*Set problem:* The post quotes a verse from Ecclesiastes 2:11. List each conclusion the speaker reaches there about his works and labor.

*Document:*
──────

Posts Tagged ‘Ecclesiastes’

Morning Coffee with Dave & Qohelet

September 13, 2018

qohelet

Then I looked on all the works that my hands had wrought, and on the labor that I had labored to do; and, behold, all was vanity and vexation of spirit, and there was no profit under the sun.

Ecclesiastes 2:11

Yesterday, I graded essays from the course on Classical Judaism that I teach online. The students were to contrast the tone and genre of biblical texts from Exodus (where Moses gave the Law) and Ecclesiastes (where the Preacher assessed that life was meaningless). The responses from many of the students induced me to return to Ecclesiastes for awhile this morning. This book has held my attention since I first was directed to it when approaching the New Year back in 1973. Since then, I have always read from the text in winter time as the New Year drew close. And it has been a comfort to me in ways I have difficulty explaining. This a meditation from an aged sage who appears dissatisfied with all his worldly accomplishments. As he draws near to the end, he sees all this acts as empty, or meaningless. “Qohelet” is the Hebrew word that titles this Book, and has often been translated “Preacher”.

──────

*Entries supplied:*

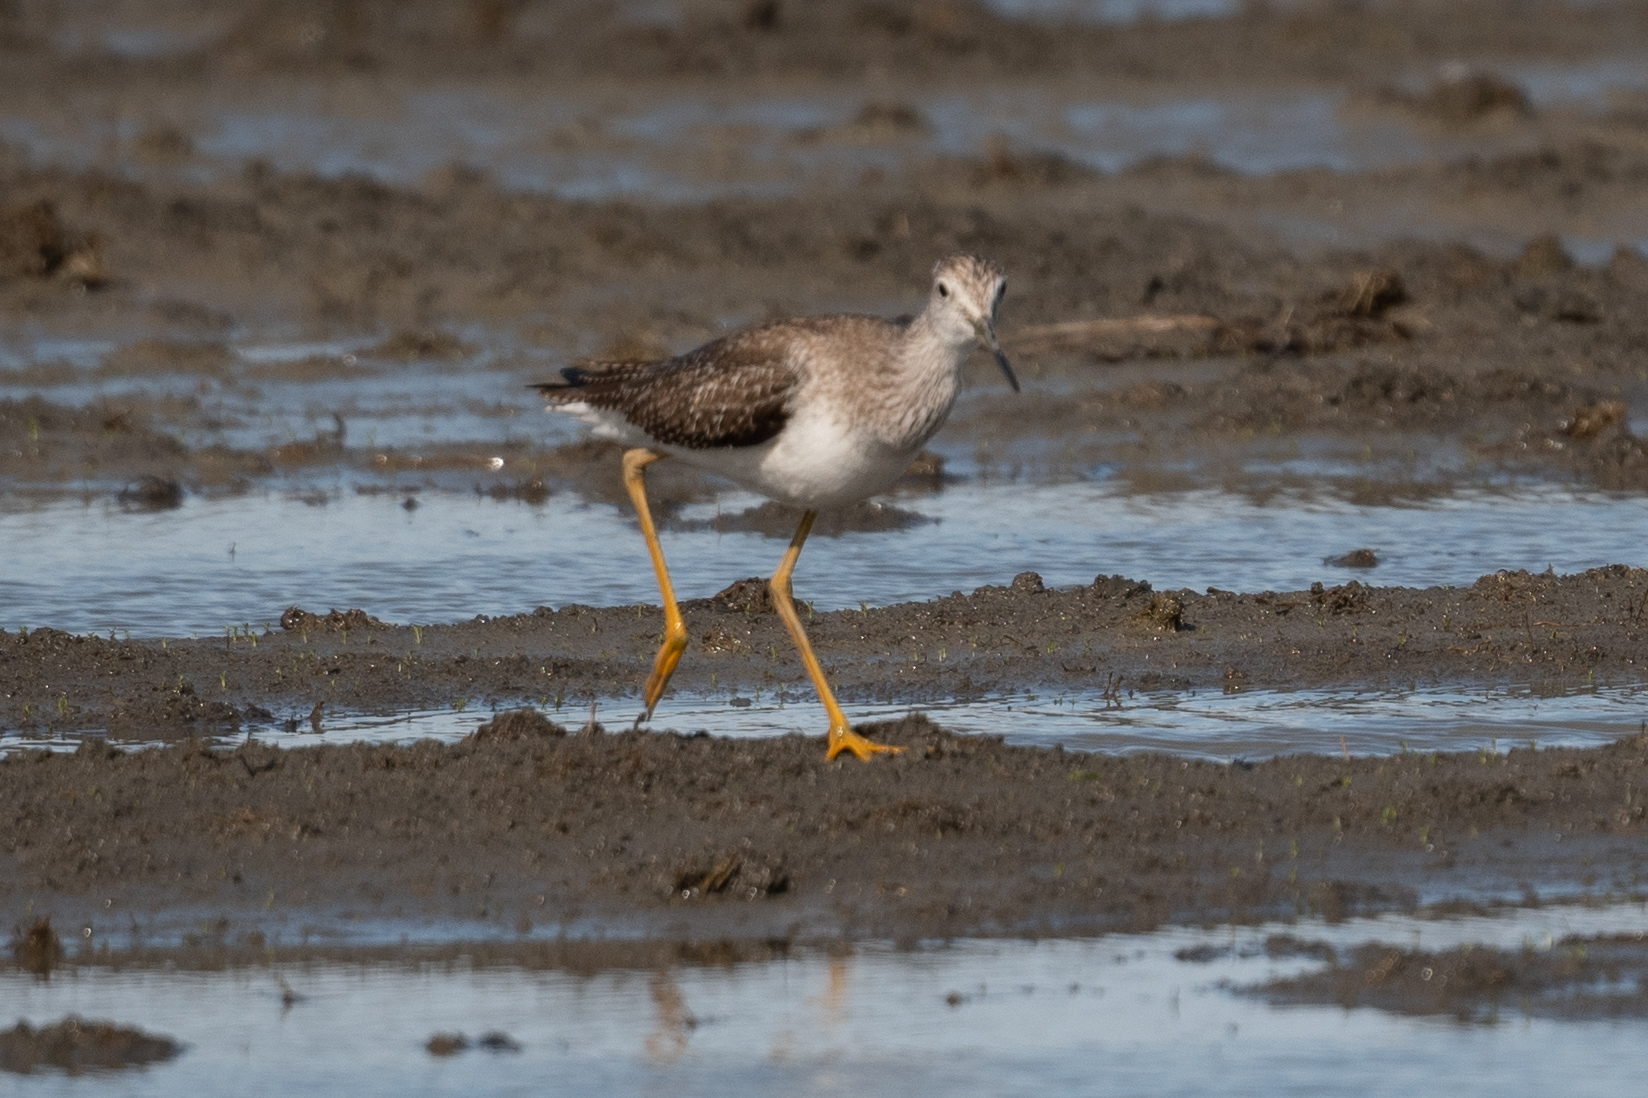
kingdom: Animalia
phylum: Chordata
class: Aves
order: Charadriiformes
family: Scolopacidae
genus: Tringa
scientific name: Tringa melanoleuca
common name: Greater yellowlegs
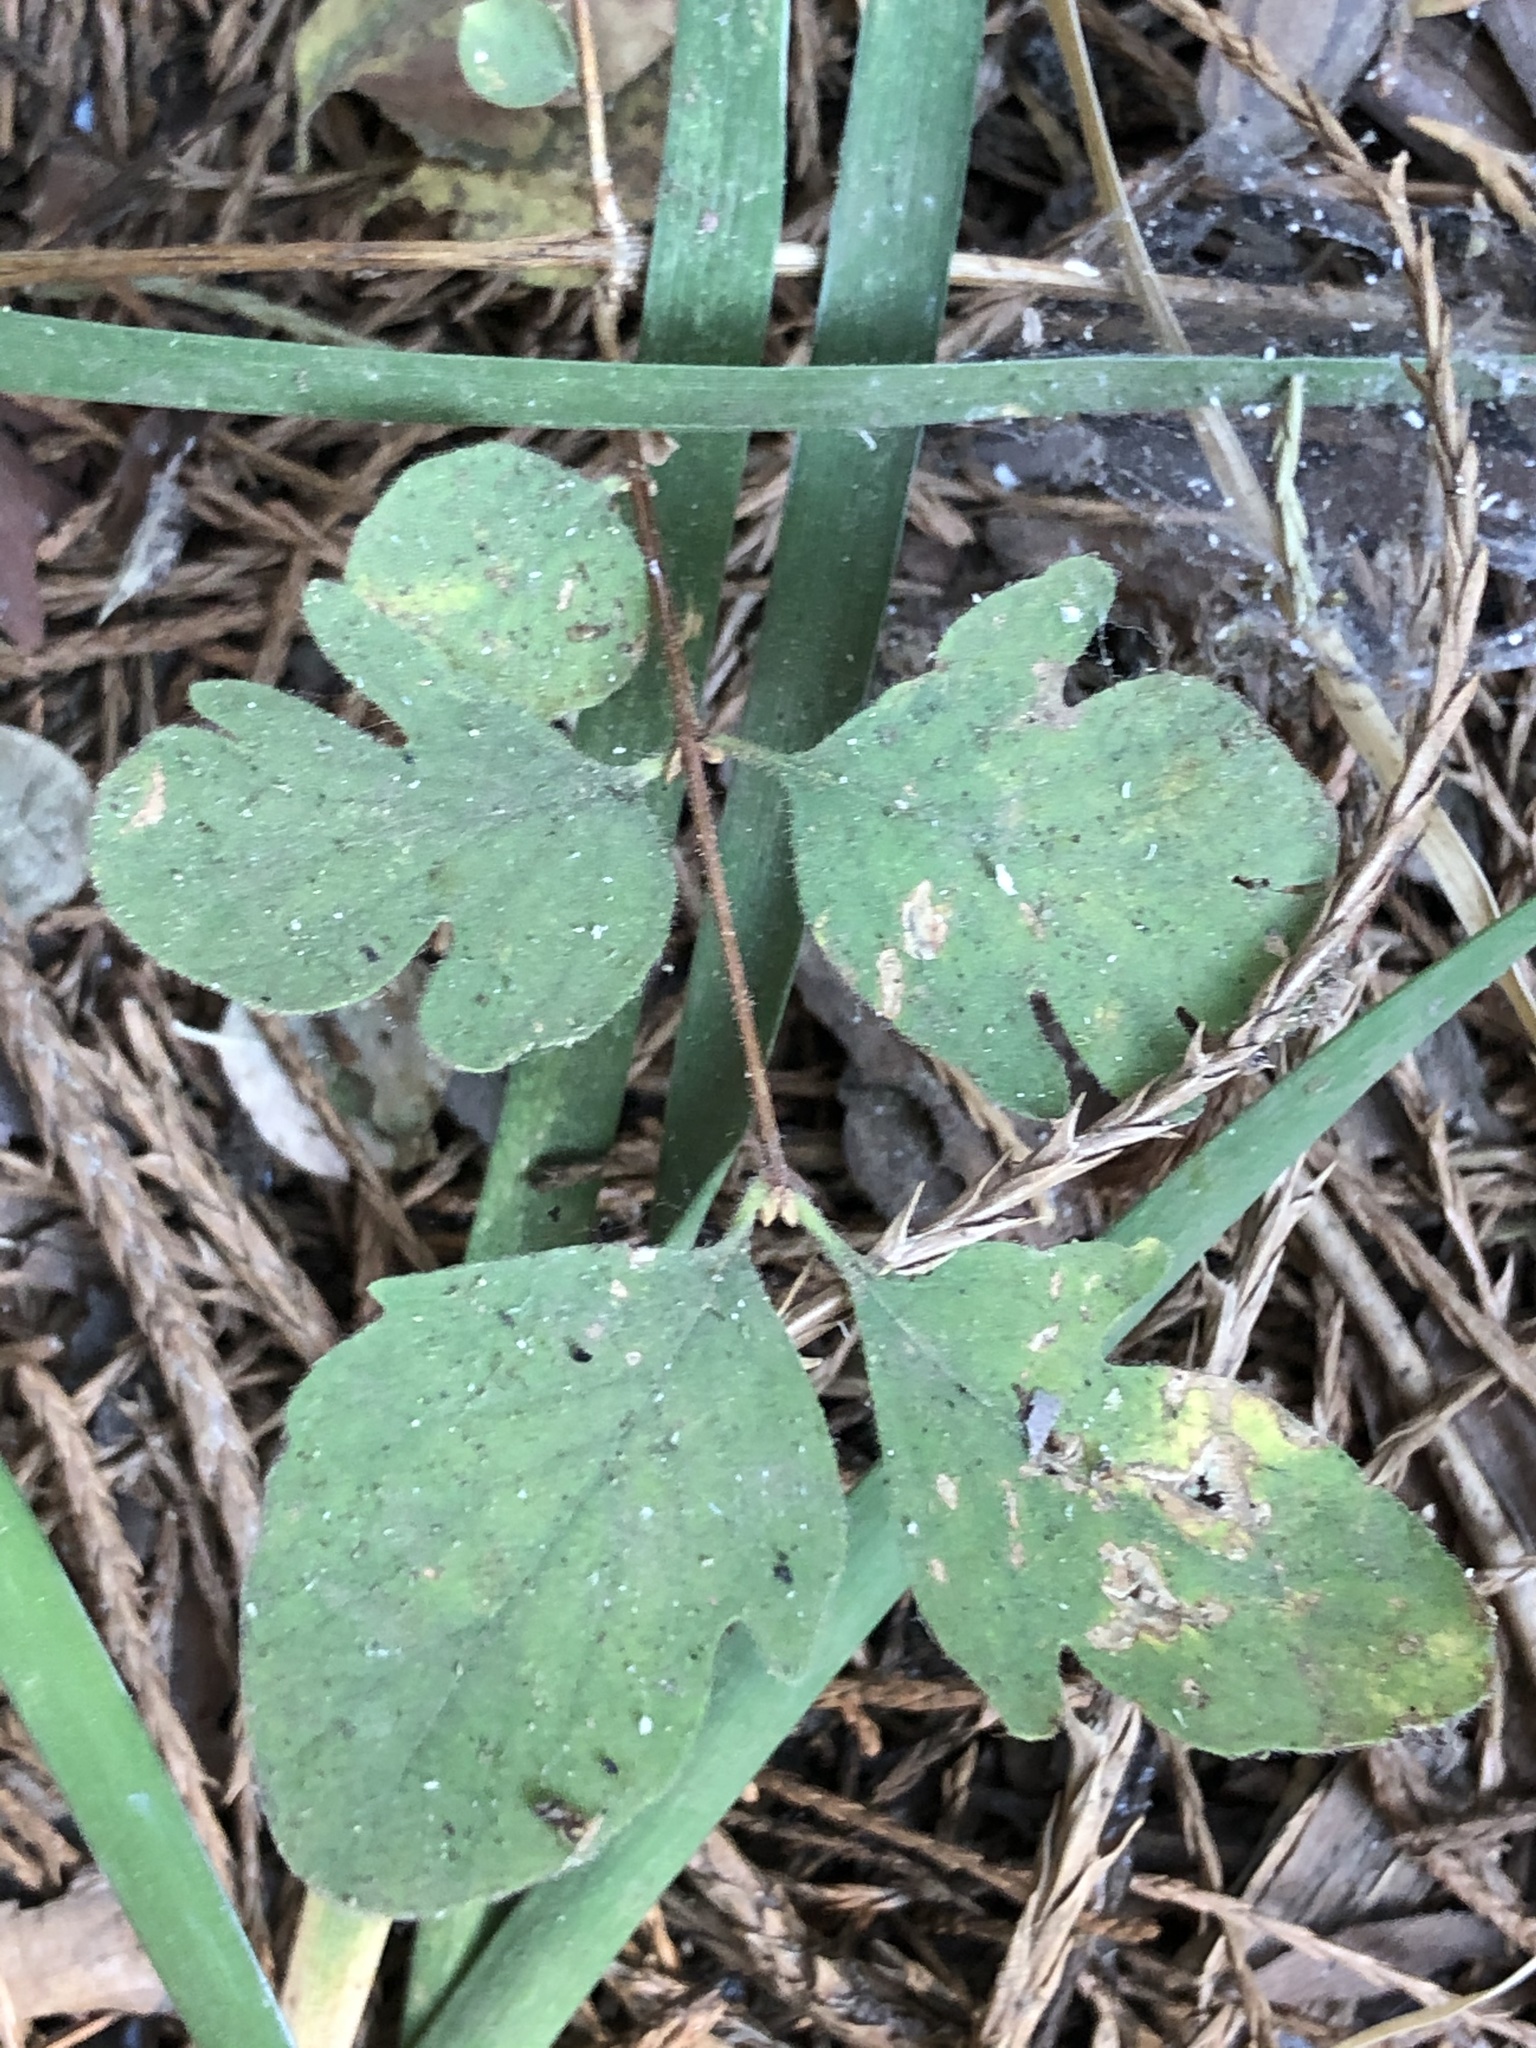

──────

*Finished answer:*
- All was vanity
- All was vexation of spirit
- There was no profit under the sun